Dataset records

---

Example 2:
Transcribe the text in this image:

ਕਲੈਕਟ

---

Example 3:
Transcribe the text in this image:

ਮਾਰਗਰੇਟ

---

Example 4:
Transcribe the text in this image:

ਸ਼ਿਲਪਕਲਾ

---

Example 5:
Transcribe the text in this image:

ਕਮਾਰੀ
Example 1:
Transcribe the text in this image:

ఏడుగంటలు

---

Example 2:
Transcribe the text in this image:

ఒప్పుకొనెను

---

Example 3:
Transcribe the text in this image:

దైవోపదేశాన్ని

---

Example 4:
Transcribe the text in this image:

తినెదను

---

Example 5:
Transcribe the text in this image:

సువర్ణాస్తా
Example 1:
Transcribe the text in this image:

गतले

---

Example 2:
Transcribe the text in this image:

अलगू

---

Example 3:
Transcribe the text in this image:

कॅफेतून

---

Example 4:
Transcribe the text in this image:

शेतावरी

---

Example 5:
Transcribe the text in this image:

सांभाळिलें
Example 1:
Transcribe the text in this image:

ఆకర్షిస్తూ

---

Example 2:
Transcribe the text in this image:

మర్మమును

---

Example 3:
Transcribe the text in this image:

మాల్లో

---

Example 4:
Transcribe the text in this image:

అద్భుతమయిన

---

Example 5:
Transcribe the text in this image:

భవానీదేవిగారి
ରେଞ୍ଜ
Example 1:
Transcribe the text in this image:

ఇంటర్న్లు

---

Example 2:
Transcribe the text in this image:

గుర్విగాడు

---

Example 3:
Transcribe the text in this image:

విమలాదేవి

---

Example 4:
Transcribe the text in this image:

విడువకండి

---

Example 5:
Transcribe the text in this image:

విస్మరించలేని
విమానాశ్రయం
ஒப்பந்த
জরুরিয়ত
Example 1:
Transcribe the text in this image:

Assigned task: Each line of the data must be returned exactly.

Answer section:
---

Example 2:
Transcribe the text in this image:

ਕਲੈਕਟ

---

Example 3:
Transcribe the text in this image:

ਮਾਰਗਰੇਟ

---

Example 4:
Transcribe the text in this image:

ਸ਼ਿਲਪਕਲਾ

---

Example 5:
Transcribe the text in this image:

ਕਮਾਰੀ
Example 1:
Transcribe the text in this image:

ఏడుగంటలు

---

Example 2:
Transcribe the text in this image:

ఒప్పుకొనెను

---

Example 3:
Transcribe the text in this image:

దైవోపదేశాన్ని

---

Example 4:
Transcribe the text in this image:

తినెదను

---

Example 5:
Transcribe the text in this image:

సువర్ణాస్తా
Example 1:
Transcribe the text in this image:

गतले

---

Example 2:
Transcribe the text in this image:

अलगू

---

Example 3:
Transcribe the text in this image:

कॅफेतून

---

Example 4:
Transcribe the text in this image:

शेतावरी

---

Example 5:
Transcribe the text in this image:

सांभाळिलें
Example 1:
Transcribe the text in this image:

ఆకర్షిస్తూ

---

Example 2:
Transcribe the text in this image:

మర్మమును

---

Example 3:
Transcribe the text in this image:

మాల్లో

---

Example 4:
Transcribe the text in this image:

అద్భుతమయిన

---

Example 5:
Transcribe the text in this image:

భవానీదేవిగారి
ରେଞ୍ଜ
Example 1:
Transcribe the text in this image:

ఇంటర్న్లు

---

Example 2:
Transcribe the text in this image:

గుర్విగాడు

---

Example 3:
Transcribe the text in this image:

విమలాదేవి

---

Example 4:
Transcribe the text in this image:

విడువకండి

---

Example 5:
Transcribe the text in this image:

విస్మరించలేని
విమానాశ్రయం
ஒப்பந்த
জরুরিয়ত
Example 1:
Transcribe the text in this image:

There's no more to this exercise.